Toute déviation d’un tel programme est vouée à l’échec. Pensons par exemple à Servigne & Stevens qui décrivent une évolution séculaire dans la prédation que nous exerçons sur la planète et où une dégradation irréversible s’est amorcée plusieurs siècles avant nous, pour affirmer ensuite : « Retroussons nos manches ! ». La contradiction perçue entre le sous-entendu qu’il est beaucoup trop tard, et l’affirmation qu’il est encore bien temps, est alors démobilisante. Un autre exemple, l’encyclique Laudato si’ qui exprime une vérité sidérante par son irréfutabilité : que seul l’amour peut nous sauver, mais celle-ci perd de son caractère percutant du fait qu’elle est enrobée de manière infantilisante dans un conte de fées venu du fond des âges ignorant délibérément la voie de la description réaliste et véridique. La générosité débordante ne parvient pas à pallier le manque criant de lucidité.
Ceci étant dit, s’il devait se vérifier que nous préférerons disparaître plutôt que de cesser de croire au Père Noël, je n’en serais pas autrement surpris, j’aurais simplement fait ce qui est le devoir de tout représentant d’une espèce en voie de disparition : prôner ce qui m’apparaît comme la seule voie à suivre pour prévenir son extinction. Tenter de réveiller le plus grand nombre de consciences, dire : « Voilà qui nous sommes – sans fard, voulons-nous faire ce qui nous semble juste pour prévenir l’extinction de notre espèce laquelle, si nous ne faisons rien pour l’empêcher, est de l’ordre de la certitude absolue ? »
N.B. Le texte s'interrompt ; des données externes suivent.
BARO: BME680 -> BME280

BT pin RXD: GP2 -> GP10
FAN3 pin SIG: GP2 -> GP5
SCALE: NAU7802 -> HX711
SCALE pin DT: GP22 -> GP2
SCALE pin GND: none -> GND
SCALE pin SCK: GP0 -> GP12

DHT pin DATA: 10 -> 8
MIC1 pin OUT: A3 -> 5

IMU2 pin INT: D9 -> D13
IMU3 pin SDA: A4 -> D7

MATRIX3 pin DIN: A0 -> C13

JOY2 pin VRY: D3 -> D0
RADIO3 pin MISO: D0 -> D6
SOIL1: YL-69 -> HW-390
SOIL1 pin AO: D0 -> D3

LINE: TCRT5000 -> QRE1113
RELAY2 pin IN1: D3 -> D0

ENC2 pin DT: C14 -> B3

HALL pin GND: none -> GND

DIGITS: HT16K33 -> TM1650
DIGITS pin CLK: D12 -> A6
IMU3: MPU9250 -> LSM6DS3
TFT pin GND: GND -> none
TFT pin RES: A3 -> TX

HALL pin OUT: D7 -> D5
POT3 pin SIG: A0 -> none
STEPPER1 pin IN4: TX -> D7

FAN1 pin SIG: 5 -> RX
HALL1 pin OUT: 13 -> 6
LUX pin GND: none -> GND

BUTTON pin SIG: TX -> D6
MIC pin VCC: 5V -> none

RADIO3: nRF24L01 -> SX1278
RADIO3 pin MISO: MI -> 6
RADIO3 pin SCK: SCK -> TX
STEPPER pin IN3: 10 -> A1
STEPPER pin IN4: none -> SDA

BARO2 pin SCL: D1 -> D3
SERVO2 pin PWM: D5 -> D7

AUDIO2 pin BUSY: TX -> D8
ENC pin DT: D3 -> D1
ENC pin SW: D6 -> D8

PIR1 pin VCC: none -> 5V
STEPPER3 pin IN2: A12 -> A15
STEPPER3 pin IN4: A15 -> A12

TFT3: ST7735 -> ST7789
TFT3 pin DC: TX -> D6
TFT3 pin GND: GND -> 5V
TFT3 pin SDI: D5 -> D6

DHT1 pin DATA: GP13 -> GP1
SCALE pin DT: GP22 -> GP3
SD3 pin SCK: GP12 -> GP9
On pourrait rétorquer : « Quelle importance que ce soit un robot plutôt qu’un être humain qui lise Aristote ou Shakespeare dans deux cents ans et qui soit ému lui aussi par le génie de ces deux auteurs ? Robots ou humains, la chose est indifférente : ils sont au même titre nos enfants ! ». C’est vrai : l’élan débordant de cette vitalité que nous admirons dans le biologique se sera perpétué par d’autres moyens. Il sera sans doute fondé dorénavant sur du métal, du plastique et de la fibre de carbone ou de verre, plutôt que de l’os, de la chair et du sang, mais au nom de quel principe mal défini considérer qu’une telle différence est cruciale ?
Cela dit, notre espèce est la nôtre, et quitte à verser dans un sentimentalisme d’espèce imbécile, pourquoi ne pas espérer qu’elle survive, et tant qu’à faire, et pour changer un peu, dans un bonheur moins chichement obtenu et plus généreusement partagé ?
Ne serait-ce pas formidable après tout que nous fassions la preuve que nous pouvons véritablement modifier notre destin, non pas en créant des machines – puisque cela, nous sommes experts à le faire : c’est le bon côté du caractère opportuniste de l’espèce à laquelle nous appartenons – mais que nous puissions le faire pour son bien ? Ce serait splendide, bien sûr, et ce serait aussi une grande première puisque cela ne s’est malheureusement encore jamais produit.
Si j’échoue ici : si je convaincs seulement ma lectrice ou mon lecteur que l’aventure est terminée, j’espère lui avoir au moins apporté au passage la consolation : avoir rassemblé des éléments qui lui auront permis, à titre personnel, de faire le deuil de l’espèce humaine, une aventure qui, quoi qu’on en pense au bilan, aura marqué l’histoire de l’univers. Il y a tant de planètes en effet où il ne se passe rien de fort intéressant.